Document section →
Department of Psychology, University of Zagreb, Croatia. Address for correspondence: Prof. Dr. Vlasta Vizek Vidovic, Department of Psychology, Faculty of Philosophy, I. Lucica 3, 10 000 Zagreb, Croatia. Fax: +385-1-6120-037; e-mail: vvlahovi@ffzg.hr.

Abstract

The current study was designed to compare the socio-emotional characteristics of school children pet owners and children without pets and to examine whether the type of pet is a variable which can differentiate the socio-emotional development of their owners. The subjects, 425 girls and 401 boys, were students of fourth (n=265), sixth (n=295) and eighth (n=266) grade of elementary schools from the metropolitan area of Zagreb, Croatia. Socio-emotional variables assessed in the study were: child attachment to pet, child prosocial orientation, empathy, loneliness, perception of family climate and social anxiety. The data showed that 54.4% of children in the sample were pet owners (26.2% of children in the study had a dog, 9.2% had a cat, and 19.0% had some other pet). In order to answer the main research question, several analyses of variance (gender by grade by pet ownership) were computed for each criterion of socio-emotional development. Significant main effects were obtained for empathy, prosocial orientation and pet attachment, with dog owners being more empathic and prosocially oriented than non-owners, and dog owners and cat owners being more attached to their pets than owners of other kinds of pets. Additional analyses of variance were computed in order to examine the role of attachment in the socio-emotional functioning of the children. Subjects were divided in three sub-groups: non-owners, lower then average attached owners, and higher than average attached owners. Children who scored higher than average on the attachment to pets scale showed significantly higher scores on the empathy and prosocial orientation scales than non-owners and children who scored lower than average on the attachment to pets scale. It was also found that children with higher levels of attachment to pets rated their family climate significantly better than children who had lower attachment to pets.

What to work on →
• 1. List every socio-emotional variable that the abstract says the study assessed.
• 2. Does the abstract support each statement? Answer yes or no, and quote the words from the abstract that decide it.
(a) More than half of the children in the sample owned a pet.
(b) The study included students from the fifth grade.
(c) Children with higher attachment to pets rated their family climate better than children with lower attachment.
The material after the abstract is separate.

Raw data →
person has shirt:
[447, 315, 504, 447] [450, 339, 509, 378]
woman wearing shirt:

Solutions to the problems →
• 1.
- Child attachment to pet
- Child prosocial orientation
- Empathy
- Loneliness
- Perception of family climate
- Social anxiety

• 2.
(a) Yes: "54.4% of children in the sample were pet owners"
(b) No: "students of fourth (n=265), sixth (n=295) and eighth (n=266) grade"
(c) Yes: "children with higher levels of attachment to pets rated their family climate significantly better than children who had lower attachment to pets"